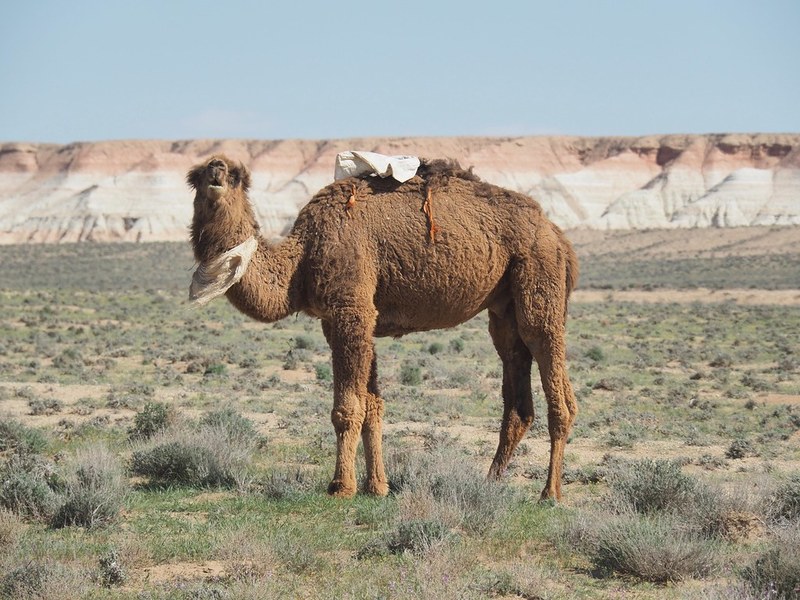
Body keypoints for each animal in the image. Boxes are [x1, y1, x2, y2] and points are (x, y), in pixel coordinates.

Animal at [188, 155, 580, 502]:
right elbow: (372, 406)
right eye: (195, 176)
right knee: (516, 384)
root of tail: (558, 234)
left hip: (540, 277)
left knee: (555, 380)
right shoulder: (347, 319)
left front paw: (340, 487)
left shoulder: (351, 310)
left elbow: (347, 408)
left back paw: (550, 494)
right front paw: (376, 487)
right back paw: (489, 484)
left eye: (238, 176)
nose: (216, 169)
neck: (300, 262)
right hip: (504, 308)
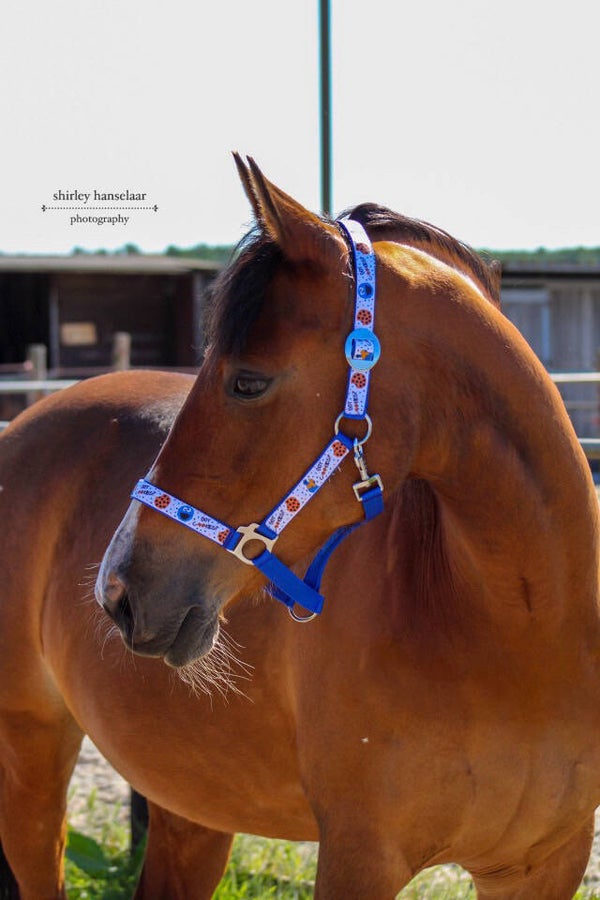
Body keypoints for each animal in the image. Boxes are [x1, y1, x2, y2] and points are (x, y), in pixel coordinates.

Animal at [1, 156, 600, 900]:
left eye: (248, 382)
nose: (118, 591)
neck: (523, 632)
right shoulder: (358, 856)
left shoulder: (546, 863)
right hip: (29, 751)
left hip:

########

Restate the lines above exactly, from the one bearing "left front paw: (340, 487)" through the final line of the material, both included, omitting pictures.

left front paw: (340, 487)
left shoulder: (351, 310)
left elbow: (347, 408)
left back paw: (550, 494)
right front paw: (376, 487)
right back paw: (489, 484)
left eye: (238, 176)
nose: (216, 169)
neck: (300, 262)
right hip: (504, 308)
Body keypoints for each animal in the image. Boxes are [x1, y1, x2, y2] and points are (x, y), in pixel coordinates.

Animal at [1, 156, 600, 900]:
left eye: (248, 382)
nose: (118, 591)
neck: (523, 632)
right shoulder: (358, 856)
left shoulder: (546, 863)
right hip: (29, 751)
left hip:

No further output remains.